OBJECTIF 1 - Traduisez en anglais, s'il vous plaît, la phrase « Le jugement en appel sera rendu le 30 septembre 2022. » tirée du texte sur le procès France Télécom.
── EXTRAIT FOURNI
Les enseignements du procès France Télécom
Le procès en appel de France Télécom, aujourd'hui Orange, s'est terminé en juillet 2022, mais c'est en 2019, après dix années d'instruction qui ont suivi les faits, que c'était tenu le procès initial à la suite de la crise sociale majeure qui a conduit, notamment de nombreux salariés à mettre fin à leurs jours entre 2005 et 2010. La justice avait condamné l'entreprise Orange et 7 de ses dirigeants à des amendes et des peines d'emprisonnement, pour harcèlement moral institutionnalisé. Six des 7 premiers dirigeants de l'époque qui continuent d'affirmer qu'ils ont fait cela pour le bien de l'entreprise, ont fait appel de la décision refusant d'accepter leur condamnation. Le jugement en appel sera rendu le 30 septembre 2022. La condamnation de l'entreprise est acquise puisqu'elle n'a pour sa part pas fait appel.
────
OBJECTIF 2 - Modifiez tous les enregistrements ci-dessous en remplaçant « bounding box » par « enclosing box », sans rien changer d'autre. Omettez les images dans votre réponse.
── SUPPORT D'EXERCICE
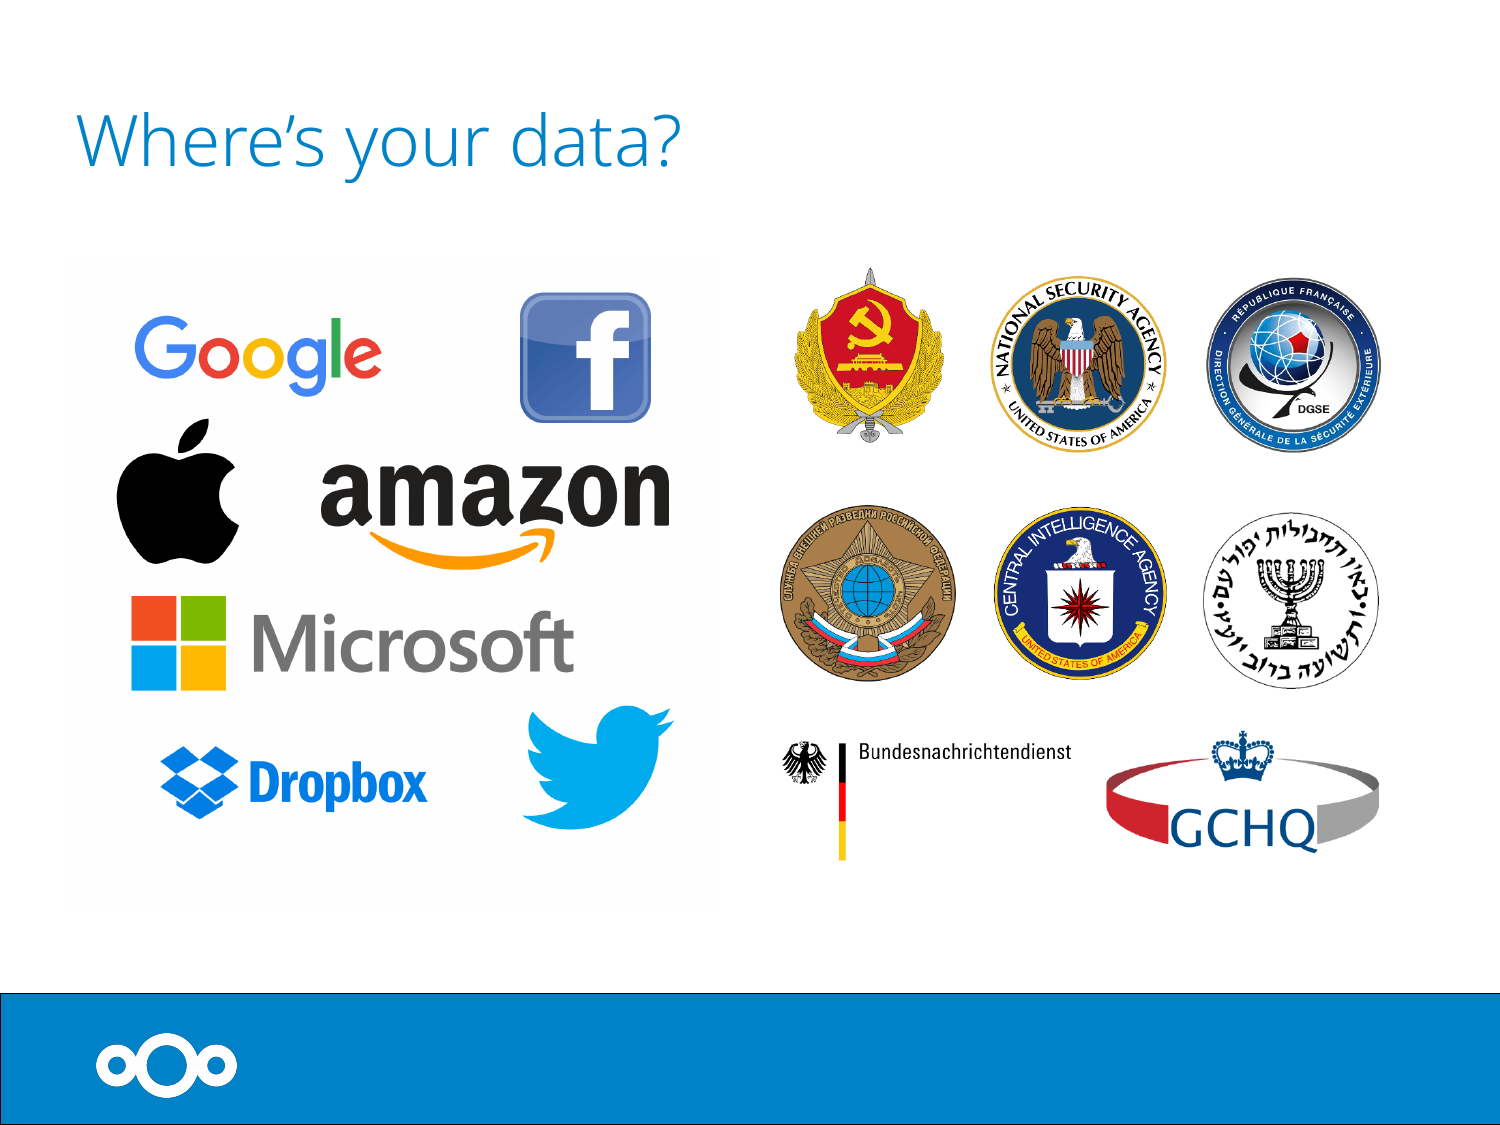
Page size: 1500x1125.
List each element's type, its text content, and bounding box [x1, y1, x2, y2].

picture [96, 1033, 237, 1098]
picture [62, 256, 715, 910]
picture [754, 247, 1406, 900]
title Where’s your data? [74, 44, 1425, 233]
────
SOLUTION COMPLÈTE 1 - The appeal ruling will be handed down on September 30, 2022.

SOLUTION COMPLÈTE 2 -
Page size: 1500x1125.
List each element's type, its text content, and enclosing box [x1, y1, x2, y2].

picture [96, 1033, 237, 1098]
picture [62, 256, 715, 910]
picture [754, 247, 1406, 900]
title Where’s your data? [74, 44, 1425, 233]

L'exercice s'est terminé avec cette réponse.